Académie Française

"Vous avez senti chez moi une attirance irrésistible pour la langue française, vous m’avez honoré en m’invitant à la soutenir à vos côtés, en sorte que le fauteuil 31, qui comptait déjà deux exclus et un guillotiné, compte aussi, dorénavant, un immigré", a déclaré, jeudi 22 mai dans l'après midi, le Britannique Michael Edwards lors de son discours de réception à l’Académie Française, qui l’avait élu l'an dernier au fauteuil de Jean Dutourd.
 
Faisant selon l'usage l’éloge de ce dernier, qui "chantait inlassablement la gloire de son pays …", le poète, écrivain et professeur britannique a d’abord insisté sur l’admiration de son prédécesseur pour "Oscar Wilde, Sterne, Chesterton, qu’il traduisit, et Stevenson".
 
Cette polarité entre les deux pays, Frédéric Vitoux devait ensuite la souligner davantage encore dans son éloge au nouvel académicien, qu'il fit en réponse :
 
"Une révolution !" s’est-il exclamé en guise d’accueil : "Un Anglais à l’Académie française ! Qui l’eût jamais soupçonné ?"
 
Evoquant tout à tour les Académiciens que furent Colbert, appliqué à "affronter la thalassocratie britannique", le maréchal de Villars "adversaire résolu du duc de Marlborough", Gabriel Hanotaux "qui considérait la Grande-Bretagne comme l’ennemi numéro un de la France", et surtout Voltaire, premier traducteur de Shakespeare, qui ne manquait pas de souligner "le gouffre, l’abîme entre Racine et Shakespeare, entre nos deux pays",  Frédéric Vitoux salue les nombreux travaux de Michael Edwards : "Pour servir l’Entente cordiale, vous avez fait en somme mille fois mieux qu’un tunnel sous la Manche, vous avez creusé (…) un décisif tunnel (…) entre l’auteur de Macbeth et celui de Phèdre, afin de mieux les comprendre en ne cessant de les confronter."
 
Né le 29 avril 1938 à Kingston dans un milieu modeste, Michael Edwards a découvert la langue française à 11 ans, avant de devenir "totalement, rigoureusement et hyperboliquement français".
 
Marié à une française, premier Britannique élu au Collège de France en 2002, il prend la nationalité française en 2003.
 
Fondateur de la revue littéraire Prospice, longtemps collaborateur au Times Literary Supplement, poète, écrivain, professeur, il écrit en français l’essentiel de son œuvre – une vingtaine d'ouvrages – dominée par les mots "langue", "émerveillement", "rire " et "répétition" souligne Frédéric Vitoux.

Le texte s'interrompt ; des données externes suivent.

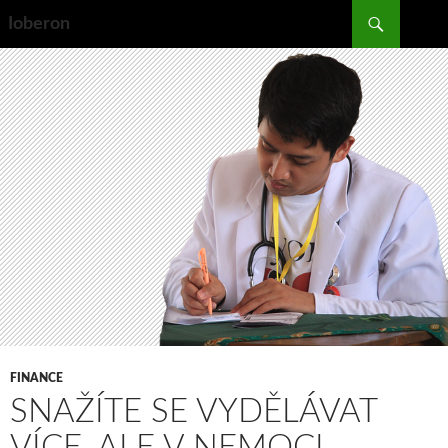
Search
Ioberon
SKIP
TO
CONTENT
FINANCE
SNAŽÍTE SE VYDĚLÁVAT
VÍCE, ALE V NEMOCI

"Ed est une vieille racine saxonne qui signifie "trésor", précisément, ward, "gardien" et le s final précise "le fils de". : (…) le fils du gardien du trésor. Ce qui est une façon de vous rappeler aussi votre mission parmi nous, avec nous, et dans la filiation de nos prédécesseurs : veiller à préserver et enrichir le trésor de la langue française, cette mission qui nous avait été assignée par le cardinal de Richelieu", insiste Frédéric Vitoux lors d'une ultime analyse étymologique sur le patronyme Edwards.